Response from the user community has been exceptionally positive. The individual nodes are fast and responsive—the Pentium IVs and the memory system compare well to all other systems currently out there, although this will of course change as new technology is rolled out. The entire cluster is solid and reliable.

Although we are still early in the project, we can identify a number of essential bits of information that we have learned or confirmed:

Both GFS and PVFS are working well. Having a global file system is proving to be just as critical as we had thought it would be.
We're generally happy with the way that the vendors have embraced Linux clusters. Designing and purchasing this system was far simpler then what we went through with Chiba City, and the vendor handled installation and followup support quite well. Obviously, the experience of others in this case will depend on who their specific vendor is, but the point here is that there are now a number of professionals in the business who are doing a good job of this.
That said, these clusters are still not simple. We've had some very serious headaches with the networks, the file systems, the schedulers, and in configuring the environment. We've overcome all of these (for the moment), but the situation is not yet optimal, and is nowhere near turn-key.
Adequate and experienced staffing is essential. We have had the equivalent of three system administrators working full-time (and then some) on this project since its inception. Among the staff are people with experience on large-scale parallel computers, strong Linux backgrounds, and networking skills. As the user community grows, we are adding people who can focus on supporting applications with porting, parallelizing, and tuning code, as well as running seminars and tutorials. This is essential to the success of a production facility for a large user community.

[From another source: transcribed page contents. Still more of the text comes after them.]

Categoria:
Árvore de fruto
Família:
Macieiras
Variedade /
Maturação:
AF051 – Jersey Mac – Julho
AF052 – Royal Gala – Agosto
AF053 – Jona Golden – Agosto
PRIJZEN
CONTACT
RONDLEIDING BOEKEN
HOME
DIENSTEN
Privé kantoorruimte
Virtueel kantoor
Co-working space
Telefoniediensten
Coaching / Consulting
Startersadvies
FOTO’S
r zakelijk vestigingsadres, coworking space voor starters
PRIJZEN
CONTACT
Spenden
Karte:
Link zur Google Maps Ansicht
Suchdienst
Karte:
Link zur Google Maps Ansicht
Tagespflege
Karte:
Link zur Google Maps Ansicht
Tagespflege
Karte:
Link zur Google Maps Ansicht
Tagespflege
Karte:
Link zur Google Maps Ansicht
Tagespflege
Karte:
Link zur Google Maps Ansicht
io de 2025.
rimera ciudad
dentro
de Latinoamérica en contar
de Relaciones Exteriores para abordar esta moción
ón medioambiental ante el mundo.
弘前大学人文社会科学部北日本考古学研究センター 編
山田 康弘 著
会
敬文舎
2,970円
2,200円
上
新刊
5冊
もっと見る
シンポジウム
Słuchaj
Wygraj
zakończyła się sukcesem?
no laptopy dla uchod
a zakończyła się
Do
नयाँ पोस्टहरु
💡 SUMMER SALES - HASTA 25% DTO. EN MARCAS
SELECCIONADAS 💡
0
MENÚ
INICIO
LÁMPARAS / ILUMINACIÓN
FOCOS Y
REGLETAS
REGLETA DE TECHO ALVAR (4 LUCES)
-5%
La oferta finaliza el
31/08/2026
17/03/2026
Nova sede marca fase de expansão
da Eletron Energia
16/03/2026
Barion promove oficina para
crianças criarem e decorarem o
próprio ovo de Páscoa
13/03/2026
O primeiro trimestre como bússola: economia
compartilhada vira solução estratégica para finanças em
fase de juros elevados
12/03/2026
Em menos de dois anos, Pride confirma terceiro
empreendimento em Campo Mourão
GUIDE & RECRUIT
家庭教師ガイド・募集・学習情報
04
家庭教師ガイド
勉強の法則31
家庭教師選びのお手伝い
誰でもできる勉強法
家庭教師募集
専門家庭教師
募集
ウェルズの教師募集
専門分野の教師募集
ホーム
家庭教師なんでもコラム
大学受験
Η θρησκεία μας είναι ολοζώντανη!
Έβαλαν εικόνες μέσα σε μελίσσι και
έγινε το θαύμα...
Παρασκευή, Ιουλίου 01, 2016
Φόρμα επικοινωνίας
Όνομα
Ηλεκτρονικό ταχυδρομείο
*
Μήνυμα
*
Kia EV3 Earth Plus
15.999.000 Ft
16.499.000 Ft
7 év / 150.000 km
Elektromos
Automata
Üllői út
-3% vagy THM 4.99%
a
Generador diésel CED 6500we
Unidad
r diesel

We hope that Jazz, in its current configuration, will meet the needs of the Argonne computing community for the next three years. Our development and expansion focus during that time will be on application support and capabilities. If Jazz is operating correctly as a production facility, it will simply continue to work smoothly through the efforts of the systems administration team. Based on our experiences thus far with Jazz and with Linux clusters in general, we're confident that this goal is within reach.